Saved data entries
*** Block opens ***
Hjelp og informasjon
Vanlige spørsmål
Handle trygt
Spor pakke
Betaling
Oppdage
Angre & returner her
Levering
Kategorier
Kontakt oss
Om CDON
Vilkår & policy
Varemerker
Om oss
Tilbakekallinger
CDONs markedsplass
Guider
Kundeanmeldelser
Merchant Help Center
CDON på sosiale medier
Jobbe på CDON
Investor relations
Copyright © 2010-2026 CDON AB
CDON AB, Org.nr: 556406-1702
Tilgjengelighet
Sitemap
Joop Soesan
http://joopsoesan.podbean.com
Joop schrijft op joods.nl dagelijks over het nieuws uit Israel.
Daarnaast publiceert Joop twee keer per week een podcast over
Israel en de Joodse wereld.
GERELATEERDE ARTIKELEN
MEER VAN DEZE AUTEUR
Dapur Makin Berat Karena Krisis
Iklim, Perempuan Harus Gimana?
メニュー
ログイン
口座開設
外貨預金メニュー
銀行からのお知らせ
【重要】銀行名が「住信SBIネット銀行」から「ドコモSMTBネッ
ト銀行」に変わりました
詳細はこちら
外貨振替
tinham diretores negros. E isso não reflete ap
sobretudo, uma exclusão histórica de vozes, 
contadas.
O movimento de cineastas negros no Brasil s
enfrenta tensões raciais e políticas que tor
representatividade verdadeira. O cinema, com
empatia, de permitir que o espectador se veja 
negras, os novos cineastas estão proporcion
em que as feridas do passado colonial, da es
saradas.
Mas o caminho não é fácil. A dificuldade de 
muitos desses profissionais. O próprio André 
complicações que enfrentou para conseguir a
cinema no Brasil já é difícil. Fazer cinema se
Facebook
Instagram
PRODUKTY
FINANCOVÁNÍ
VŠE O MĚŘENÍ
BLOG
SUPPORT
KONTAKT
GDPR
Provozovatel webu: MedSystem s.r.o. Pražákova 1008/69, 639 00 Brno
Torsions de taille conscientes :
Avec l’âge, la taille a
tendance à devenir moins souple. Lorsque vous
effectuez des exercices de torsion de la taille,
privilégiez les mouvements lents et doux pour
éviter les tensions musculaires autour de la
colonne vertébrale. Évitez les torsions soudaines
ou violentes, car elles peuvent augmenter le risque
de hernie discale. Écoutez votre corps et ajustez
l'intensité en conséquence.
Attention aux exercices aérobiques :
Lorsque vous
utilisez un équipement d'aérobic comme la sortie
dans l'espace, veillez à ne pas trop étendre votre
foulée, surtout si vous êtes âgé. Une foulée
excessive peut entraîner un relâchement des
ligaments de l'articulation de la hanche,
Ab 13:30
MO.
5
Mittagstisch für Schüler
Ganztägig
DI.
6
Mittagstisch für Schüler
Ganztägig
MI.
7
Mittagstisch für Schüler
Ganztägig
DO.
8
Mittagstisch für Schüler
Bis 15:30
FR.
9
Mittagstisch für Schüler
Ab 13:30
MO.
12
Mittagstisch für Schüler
*** Block closes ***
#### WHAT YOU SHOULD DO
Exactly as given, set down all of the lines above.

#### WRITTEN RESPONSE
Hjelp og informasjon
Vanlige spørsmål
Handle trygt
Spor pakke
Betaling
Oppdage
Angre & returner her
Levering
Kategorier
Kontakt oss
Om CDON
Vilkår & policy
Varemerker
Om oss
Tilbakekallinger
CDONs markedsplass
Guider
Kundeanmeldelser
Merchant Help Center
CDON på sosiale medier
Jobbe på CDON
Investor relations
Copyright © 2010-2026 CDON AB
CDON AB, Org.nr: 556406-1702
Tilgjengelighet
Sitemap
Joop Soesan
http://joopsoesan.podbean.com
Joop schrijft op joods.nl dagelijks over het nieuws uit Israel.
Daarnaast publiceert Joop twee keer per week een podcast over
Israel en de Joodse wereld.
GERELATEERDE ARTIKELEN
MEER VAN DEZE AUTEUR
Dapur Makin Berat Karena Krisis
Iklim, Perempuan Harus Gimana?
メニュー
ログイン
口座開設
外貨預金メニュー
銀行からのお知らせ
【重要】銀行名が「住信SBIネット銀行」から「ドコモSMTBネッ
ト銀行」に変わりました
詳細はこちら
外貨振替
tinham diretores negros. E isso não reflete ap
sobretudo, uma exclusão histórica de vozes, 
contadas.
O movimento de cineastas negros no Brasil s
enfrenta tensões raciais e políticas que tor
representatividade verdadeira. O cinema, com
empatia, de permitir que o espectador se veja 
negras, os novos cineastas estão proporcion
em que as feridas do passado colonial, da es
saradas.
Mas o caminho não é fácil. A dificuldade de 
muitos desses profissionais. O próprio André 
complicações que enfrentou para conseguir a
cinema no Brasil já é difícil. Fazer cinema se
Facebook
Instagram
PRODUKTY
FINANCOVÁNÍ
VŠE O MĚŘENÍ
BLOG
SUPPORT
KONTAKT
GDPR
Provozovatel webu: MedSystem s.r.o. Pražákova 1008/69, 639 00 Brno
Torsions de taille conscientes :
Avec l’âge, la taille a
tendance à devenir moins souple. Lorsque vous
effectuez des exercices de torsion de la taille,
privilégiez les mouvements lents et doux pour
éviter les tensions musculaires autour de la
colonne vertébrale. Évitez les torsions soudaines
ou violentes, car elles peuvent augmenter le risque
de hernie discale. Écoutez votre corps et ajustez
l'intensité en conséquence.
Attention aux exercices aérobiques :
Lorsque vous
utilisez un équipement d'aérobic comme la sortie
dans l'espace, veillez à ne pas trop étendre votre
foulée, surtout si vous êtes âgé. Une foulée
excessive peut entraîner un relâchement des
ligaments de l'articulation de la hanche,
Ab 13:30
MO.
5
Mittagstisch für Schüler
Ganztägig
DI.
6
Mittagstisch für Schüler
Ganztägig
MI.
7
Mittagstisch für Schüler
Ganztägig
DO.
8
Mittagstisch für Schüler
Bis 15:30
FR.
9
Mittagstisch für Schüler
Ab 13:30
MO.
12
Mittagstisch für Schüler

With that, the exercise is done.